I’m thick but thin
A contradiction
I’m wrought with sin
Mary Magdalene
The in-between is the longest
Gotta keep it honest –
John faced doubt like Thomas
Crawling like a novice
Hurry hurry rush / complacency
Removing compression
Lifetime depression
I love in discretion
I’m stuck in level seven
Suicidal without question
The devil has congregated where I sit!
The conversation’s better than this!
“Who dies many times before their death?”
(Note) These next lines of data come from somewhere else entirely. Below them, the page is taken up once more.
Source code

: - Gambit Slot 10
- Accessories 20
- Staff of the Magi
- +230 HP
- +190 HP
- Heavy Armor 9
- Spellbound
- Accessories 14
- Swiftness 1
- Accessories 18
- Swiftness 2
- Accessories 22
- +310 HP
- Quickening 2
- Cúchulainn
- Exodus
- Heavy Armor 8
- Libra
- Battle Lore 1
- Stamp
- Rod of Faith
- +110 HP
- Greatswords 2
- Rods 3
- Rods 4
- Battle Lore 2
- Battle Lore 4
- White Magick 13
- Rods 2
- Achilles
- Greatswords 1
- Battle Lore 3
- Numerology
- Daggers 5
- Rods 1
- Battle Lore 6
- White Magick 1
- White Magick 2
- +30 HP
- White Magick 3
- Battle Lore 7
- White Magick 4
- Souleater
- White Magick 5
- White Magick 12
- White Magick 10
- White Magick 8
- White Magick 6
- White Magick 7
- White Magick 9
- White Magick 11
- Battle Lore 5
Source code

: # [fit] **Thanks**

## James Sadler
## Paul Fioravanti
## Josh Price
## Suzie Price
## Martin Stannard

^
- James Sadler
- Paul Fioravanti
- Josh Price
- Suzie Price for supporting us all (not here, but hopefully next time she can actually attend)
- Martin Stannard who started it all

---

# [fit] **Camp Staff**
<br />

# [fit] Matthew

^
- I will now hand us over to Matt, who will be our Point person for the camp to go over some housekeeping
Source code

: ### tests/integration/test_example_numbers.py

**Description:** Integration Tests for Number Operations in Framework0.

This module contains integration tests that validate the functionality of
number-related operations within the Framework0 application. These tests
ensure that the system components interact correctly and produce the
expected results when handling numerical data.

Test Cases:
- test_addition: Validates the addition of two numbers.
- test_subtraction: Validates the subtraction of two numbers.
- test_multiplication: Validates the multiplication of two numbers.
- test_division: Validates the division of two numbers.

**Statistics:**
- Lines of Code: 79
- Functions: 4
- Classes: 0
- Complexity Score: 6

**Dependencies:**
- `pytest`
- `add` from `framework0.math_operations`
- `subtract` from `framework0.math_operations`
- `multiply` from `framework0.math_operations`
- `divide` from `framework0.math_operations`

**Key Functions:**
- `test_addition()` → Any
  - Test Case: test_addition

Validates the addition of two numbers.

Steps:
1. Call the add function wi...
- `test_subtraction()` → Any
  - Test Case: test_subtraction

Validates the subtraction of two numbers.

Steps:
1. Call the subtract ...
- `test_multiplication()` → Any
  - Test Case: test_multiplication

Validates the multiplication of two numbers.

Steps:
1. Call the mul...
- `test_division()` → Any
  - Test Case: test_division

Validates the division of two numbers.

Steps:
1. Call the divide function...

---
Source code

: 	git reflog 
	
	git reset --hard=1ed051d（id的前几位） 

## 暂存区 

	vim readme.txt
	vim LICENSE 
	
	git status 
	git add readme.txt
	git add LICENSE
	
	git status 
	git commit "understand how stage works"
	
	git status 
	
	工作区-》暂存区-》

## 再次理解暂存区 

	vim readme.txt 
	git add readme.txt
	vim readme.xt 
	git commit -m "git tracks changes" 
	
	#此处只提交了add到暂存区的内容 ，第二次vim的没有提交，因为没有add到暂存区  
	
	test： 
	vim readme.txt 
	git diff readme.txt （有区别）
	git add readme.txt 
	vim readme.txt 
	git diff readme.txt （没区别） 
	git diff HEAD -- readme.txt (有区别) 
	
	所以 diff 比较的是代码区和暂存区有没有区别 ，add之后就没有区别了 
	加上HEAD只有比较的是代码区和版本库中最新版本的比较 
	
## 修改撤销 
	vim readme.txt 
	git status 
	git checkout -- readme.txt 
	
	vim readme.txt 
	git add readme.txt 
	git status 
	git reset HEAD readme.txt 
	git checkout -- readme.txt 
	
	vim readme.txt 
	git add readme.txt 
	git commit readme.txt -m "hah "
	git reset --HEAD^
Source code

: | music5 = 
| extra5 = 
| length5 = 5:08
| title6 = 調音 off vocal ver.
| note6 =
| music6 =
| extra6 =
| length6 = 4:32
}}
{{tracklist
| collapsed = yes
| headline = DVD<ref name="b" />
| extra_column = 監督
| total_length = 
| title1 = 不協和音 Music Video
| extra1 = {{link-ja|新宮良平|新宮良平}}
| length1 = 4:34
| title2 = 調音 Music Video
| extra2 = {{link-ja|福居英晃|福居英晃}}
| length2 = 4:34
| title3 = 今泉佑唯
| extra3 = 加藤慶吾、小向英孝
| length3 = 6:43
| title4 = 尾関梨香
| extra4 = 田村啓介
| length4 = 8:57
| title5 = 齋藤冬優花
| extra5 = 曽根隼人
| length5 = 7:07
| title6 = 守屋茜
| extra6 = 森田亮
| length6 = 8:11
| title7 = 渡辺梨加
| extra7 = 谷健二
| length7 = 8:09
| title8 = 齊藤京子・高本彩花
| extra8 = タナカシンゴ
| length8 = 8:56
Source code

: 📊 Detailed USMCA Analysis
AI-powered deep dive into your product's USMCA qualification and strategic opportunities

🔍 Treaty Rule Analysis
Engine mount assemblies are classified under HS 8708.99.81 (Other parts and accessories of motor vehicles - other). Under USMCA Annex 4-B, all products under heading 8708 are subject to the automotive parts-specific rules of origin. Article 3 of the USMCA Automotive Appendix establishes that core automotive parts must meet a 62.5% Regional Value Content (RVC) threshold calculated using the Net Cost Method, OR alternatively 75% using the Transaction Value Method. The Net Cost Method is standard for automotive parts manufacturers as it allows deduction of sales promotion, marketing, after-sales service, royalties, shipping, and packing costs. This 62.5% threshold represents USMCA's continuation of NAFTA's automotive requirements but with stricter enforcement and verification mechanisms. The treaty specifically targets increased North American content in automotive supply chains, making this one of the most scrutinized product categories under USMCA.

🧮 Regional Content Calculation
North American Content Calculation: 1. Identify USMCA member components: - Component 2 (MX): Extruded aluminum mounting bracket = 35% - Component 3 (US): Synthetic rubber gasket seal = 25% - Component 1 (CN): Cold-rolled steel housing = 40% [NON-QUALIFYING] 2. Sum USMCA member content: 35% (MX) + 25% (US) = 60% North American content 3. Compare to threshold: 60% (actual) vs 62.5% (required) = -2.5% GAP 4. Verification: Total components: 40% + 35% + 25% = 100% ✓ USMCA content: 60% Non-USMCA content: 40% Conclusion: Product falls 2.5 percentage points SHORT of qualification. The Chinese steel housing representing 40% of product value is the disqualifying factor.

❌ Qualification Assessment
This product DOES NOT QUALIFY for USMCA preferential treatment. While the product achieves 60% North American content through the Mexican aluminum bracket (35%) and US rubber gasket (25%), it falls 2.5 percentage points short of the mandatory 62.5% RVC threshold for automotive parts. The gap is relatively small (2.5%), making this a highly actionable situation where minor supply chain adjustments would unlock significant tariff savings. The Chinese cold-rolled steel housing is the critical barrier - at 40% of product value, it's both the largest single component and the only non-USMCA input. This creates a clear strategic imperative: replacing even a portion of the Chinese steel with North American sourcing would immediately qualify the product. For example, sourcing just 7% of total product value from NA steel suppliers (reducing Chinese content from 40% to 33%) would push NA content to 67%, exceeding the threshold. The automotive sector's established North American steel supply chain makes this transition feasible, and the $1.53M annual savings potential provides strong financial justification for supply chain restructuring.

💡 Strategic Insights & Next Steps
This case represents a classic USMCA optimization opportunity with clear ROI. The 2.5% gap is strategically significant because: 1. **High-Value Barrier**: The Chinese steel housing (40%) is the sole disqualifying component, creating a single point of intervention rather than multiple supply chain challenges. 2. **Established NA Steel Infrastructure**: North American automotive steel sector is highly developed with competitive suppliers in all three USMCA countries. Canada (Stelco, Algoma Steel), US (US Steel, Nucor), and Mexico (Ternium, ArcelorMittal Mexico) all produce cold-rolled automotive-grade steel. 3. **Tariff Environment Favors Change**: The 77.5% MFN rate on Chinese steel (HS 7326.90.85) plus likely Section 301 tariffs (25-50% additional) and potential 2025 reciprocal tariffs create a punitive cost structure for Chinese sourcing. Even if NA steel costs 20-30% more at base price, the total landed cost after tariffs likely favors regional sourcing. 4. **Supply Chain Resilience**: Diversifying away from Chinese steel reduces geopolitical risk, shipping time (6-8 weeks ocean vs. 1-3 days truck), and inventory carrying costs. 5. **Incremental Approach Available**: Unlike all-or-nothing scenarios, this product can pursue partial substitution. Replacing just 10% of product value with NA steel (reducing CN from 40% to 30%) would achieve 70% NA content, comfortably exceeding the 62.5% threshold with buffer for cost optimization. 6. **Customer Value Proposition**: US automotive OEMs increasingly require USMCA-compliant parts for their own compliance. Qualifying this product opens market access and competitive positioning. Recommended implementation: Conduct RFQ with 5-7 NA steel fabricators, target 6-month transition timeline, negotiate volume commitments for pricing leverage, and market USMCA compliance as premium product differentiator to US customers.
The snake said under his breath –
“I like you best”
You will experience three deaths:
First the day you die
Second buried under sky
The last time your name’s replied
The sun is radio signals
The rain on my windows
My smile and my dimples
The end and middle
My skin and wrinkles
And Saturn is a satellite
I hope I hear from him tonight
Swinging in with moonlight
Watch for him by daylight
Got a big appetite
I am downward spiral
Hand won’t swear on Bible
I am God’s disciple
I am homicidal
Calmly in denial
“Well tell me you have hope”
It includes a smile and a rope!
Busy climbing but that’s not a nope!
Dying is a slippery slope
He looked on like I wasn’t average
What caused his absence?
Needed a moment to balance?
Slipped into madness?
Could he see my sadness?
I lay awake and alone in a dark and sprawling and empty house
Without a spouse
I don’t even have a mouse
Just a “dirty mouth”
“Miracle cures” –
Snake oil ain’t pure!
Satanic for sure!
Hell’s got constant tours!
The Great Filter is narcissism is a plague spread by Biblical propaganda, prostitution, and porn. These nihilists make you wish THEY were never born.
I don’t own anything but sorrow. Tell God I’ll see him tomorrow?